[Dataset records]
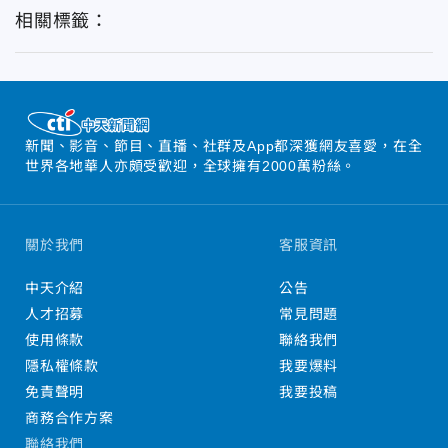
相關標籤：
新聞、影音、節目、直播、社群及App都深獲網友喜愛，在全
世界各地華人亦頗受歡迎，全球擁有2000萬粉絲。
關於我們
客服資訊
中天介紹
公告
人才招募
常見問題
使用條款
聯絡我們
隱私權條款
我要爆料
免責聲明
我要投稿
商務合作方案
聯絡我們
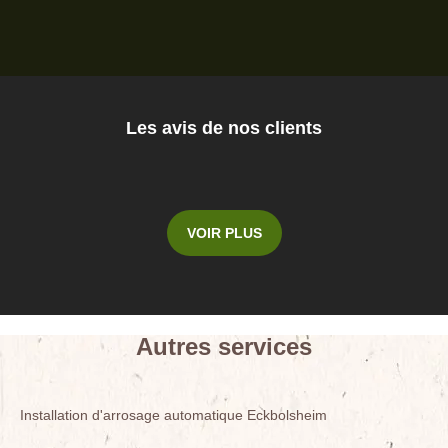
Les avis de nos clients
VOIR PLUS
Autres services
Installation d'arrosage automatique Eckbolsheim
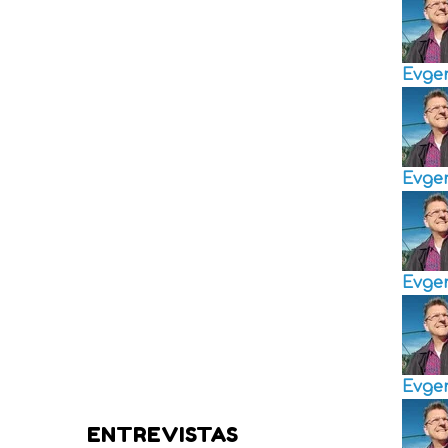
Evge
Evge
Evge
Evge
ENTREVISTAS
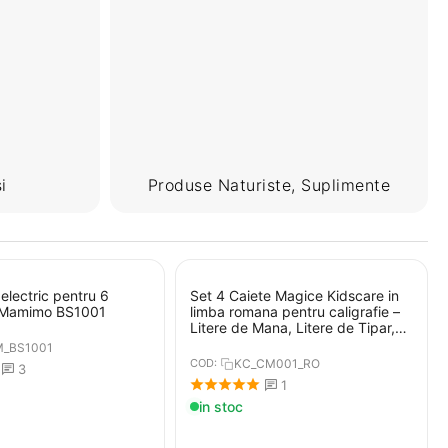
i
Produse Naturiste, Suplimente
r electric pentru 6
Set 4 Caiete Magice Kidscare in
 Mamimo BS1001
limba romana pentru caligrafie –
Litere de Mana, Litere de Tipar,
Cifre si Desen, 26x18.5 cm
_BS1001
COD:
KC_CM001_RO
3
1
in stoc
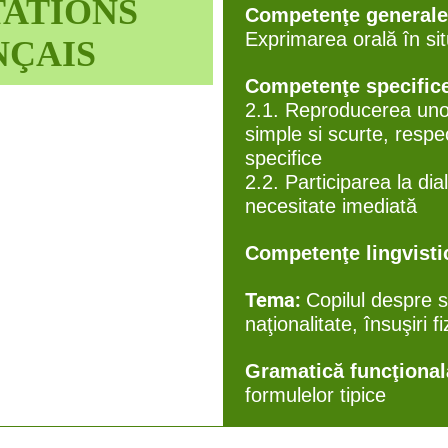
TATIONS
Competenţe general
Exprimarea orală în si
NÇAIS
Competenţe specific
2.1. Reproducerea uno
simple si scurte, respe
specifice
2.2. Participarea la di
necesitate imediată
Competenţe lingvisti
Tema:
Copilul despre 
naţionalitate, însuşiri fi
Gramatică funcţiona
formulelor tipice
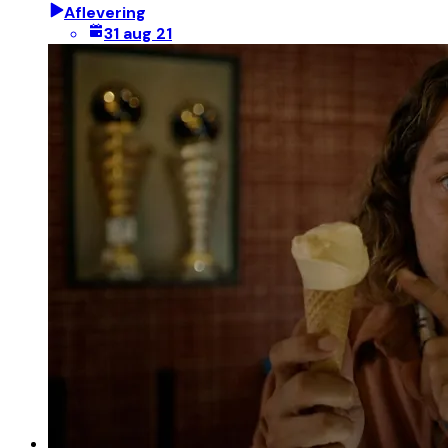
Aflevering
31 aug 21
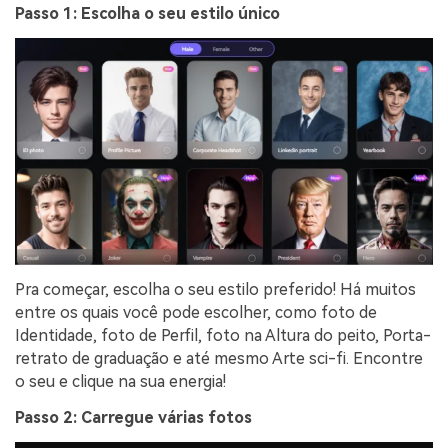
Passo 1: Escolha o seu estilo único
Pra começar, escolha o seu estilo preferido! Há muitos
entre os quais você pode escolher, como foto de
Identidade, foto de Perfil, foto na Altura do peito, Porta-
retrato de graduação e até mesmo Arte sci-fi. Encontre
o seu e clique na sua energia!
Passo 2: Carregue várias fotos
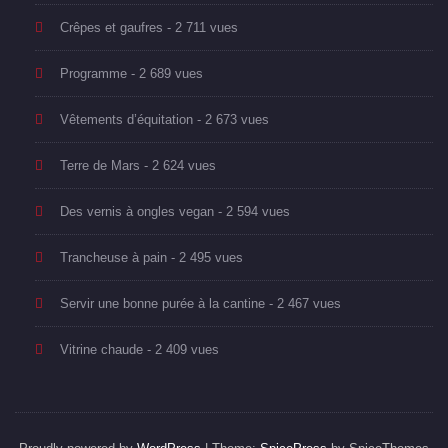
Crêpes et gaufres
- 2 711 vues
Programme
- 2 689 vues
Vêtements d’équitation
- 2 673 vues
Terre de Mars
- 2 624 vues
Des vernis à ongles vegan
- 2 594 vues
Trancheuse à pain
- 2 495 vues
Servir une bonne purée à la cantine
- 2 467 vues
Vitrine chaude
- 2 409 vues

[What you need to do] Exactly reproduce the entries above, minus the pictures.

[Reply to the task]
相關標籤：
新聞、影音、節目、直播、社群及App都深獲網友喜愛，在全
世界各地華人亦頗受歡迎，全球擁有2000萬粉絲。
關於我們
客服資訊
中天介紹
公告
人才招募
常見問題
使用條款
聯絡我們
隱私權條款
我要爆料
免責聲明
我要投稿
商務合作方案
聯絡我們
Les avis de nos clients
VOIR PLUS
Autres services
Installation d'arrosage automatique Eckbolsheim
Evge
Evge
Evge
Evge
ENTREVISTAS
i
Produse Naturiste, Suplimente
r electric pentru 6
Set 4 Caiete Magice Kidscare in
 Mamimo BS1001
limba romana pentru caligrafie –
Litere de Mana, Litere de Tipar,
Cifre si Desen, 26x18.5 cm
_BS1001
COD:
KC_CM001_RO
3
1
in stoc
TATIONS
Competenţe general
Exprimarea orală în si
NÇAIS
Competenţe specific
2.1. Reproducerea uno
simple si scurte, respe
specifice
2.2. Participarea la di
necesitate imediată
Competenţe lingvisti
Tema:
Copilul despre 
naţionalitate, însuşiri fi
Gramatică funcţiona
formulelor tipice
Aflevering
31 aug 21
Passo 1: Escolha o seu estilo único
Pra começar, escolha o seu estilo preferido! Há muitos
entre os quais você pode escolher, como foto de
Identidade, foto de Perfil, foto na Altura do peito, Porta-
retrato de graduação e até mesmo Arte sci-fi. Encontre
o seu e clique na sua energia!
Passo 2: Carregue várias fotos
Crêpes et gaufres
- 2 711 vues
Programme
- 2 689 vues
Vêtements d’équitation
- 2 673 vues
Terre de Mars
- 2 624 vues
Des vernis à ongles vegan
- 2 594 vues
Trancheuse à pain
- 2 495 vues
Servir une bonne purée à la cantine
- 2 467 vues
Vitrine chaude
- 2 409 vues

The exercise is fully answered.